[PAGE EXCERPT Boundary: Start]

Last night I opted for a cut of chicken that many overlook, leg quarters.  This cut combines two dark meat favorites into one, the thigh and the drumstick.  I like to remove the skin and keep the joints intact. 

Prepped veg - and yes, those are
tarragon flowers in the mix...
This recipe also made use of my new favorite toy, the spiralizer, which turns a zucchini or other similar shaped vegetable into long strands that look like pasta.  In my opinion, the texture is much better than most ways of preparing squash, but any sauté of vegetables goes great with this dish.

Here’s how I pulled together the dish.

Tarragon Braised Chicken with Tarragon, served with spiralized zucchini, corn, mushrooms and tomatoes.
(Serves 4 hungry souls)


For the Braise

  • 4 chicken legs with thighs attached, skin removed
  • Kosher Salt
  • Fresh Ground Pepper
  • Poultry Seasoning - a couple of Tablespoons
  • Olive oil to coat bottom of pan (about a Tablespoon)
  • 1/2 Valhalla onion (or other sweet onion)

[PAGE EXCERPT Boundary: End]
[RECORD SET Boundary: Start]

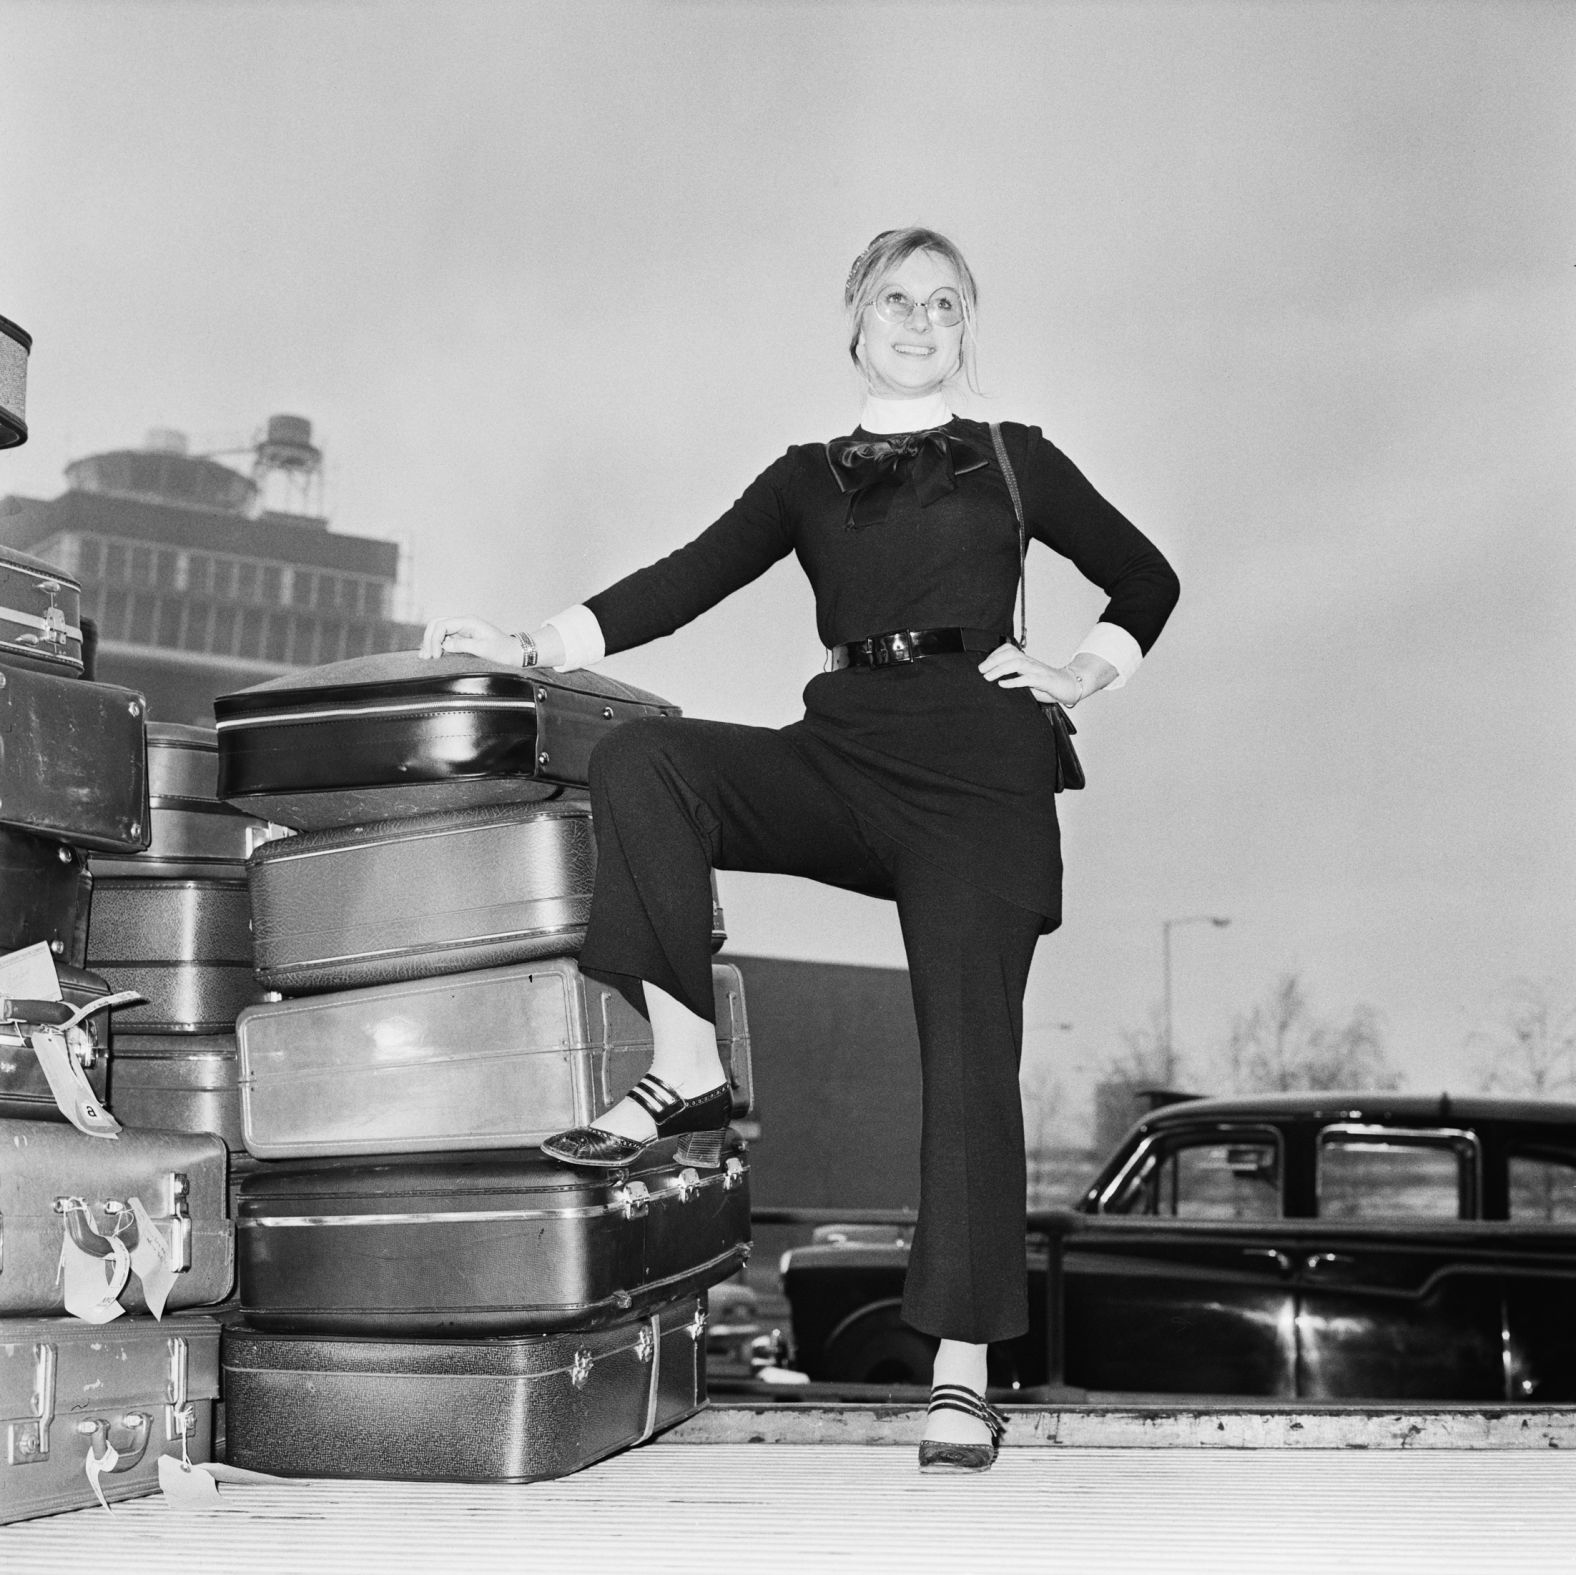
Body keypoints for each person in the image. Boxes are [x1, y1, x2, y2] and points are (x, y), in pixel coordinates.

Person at [421, 226, 1179, 1472]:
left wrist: (1077, 676)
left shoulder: (1014, 459)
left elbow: (1143, 578)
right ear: (854, 316)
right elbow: (690, 576)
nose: (921, 321)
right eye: (898, 299)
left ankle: (960, 1371)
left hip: (978, 779)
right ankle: (686, 1061)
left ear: (967, 325)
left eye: (946, 303)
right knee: (644, 760)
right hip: (844, 749)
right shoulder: (805, 476)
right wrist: (537, 641)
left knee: (970, 1059)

[RECORD SET Boundary: End]

TASK LIST:
a – Sum up the chicken leg quarter recipe in two sentences.
b – Extend the chicken leg quarter recipe from where it stops.
The listing has no connection to the text.

ANSWERS BY TASK:
a – The writer chose chicken leg quarters, a cut combining the thigh and drumstick, and removed the skin while keeping the joints intact. The tarragon braised chicken was served with spiralized zucchini, corn, mushrooms and tomatoes, the zucchini cut into pasta-like strands with the writer's new spiralizer.

b –
  • 6 cloves of garlic, peeled and left hold
  • Enough water to reach the 1/2 way point of the chicken, about 1/2 cup of water (white wine would be great here, too)  The important thing is not to add so much liquid that you turn this into a stew rather than a braise.

For the Veg Sauté 

  • 2 cobs of corn, kernels cut off
  • 1 spiraled zucchini  
  • 1 cup sliced mushrooms
  • 1 cup cherry tomatoes, sliced
  • 2 TBS fresh thyme chopped (you can use about a teaspoon of dried if you don’t have fresh)
  • 1/3 cup nonfat half & half (you can use regular half and half as well)
  • 1/4 cup of parmesan cheese
  • Salt and pepper to taste


Preheat oven to 375 degrees

  • Season the chicken with salt and pepper
  • Heat a dutch oven or other heavy bottomed, lidded pan with olive oil.  
  • Brown the chicken over a medium high heat, two pieces at a time
  • When the second batch is browned, remove the chicken from the pan and dust with the poultry seasoning.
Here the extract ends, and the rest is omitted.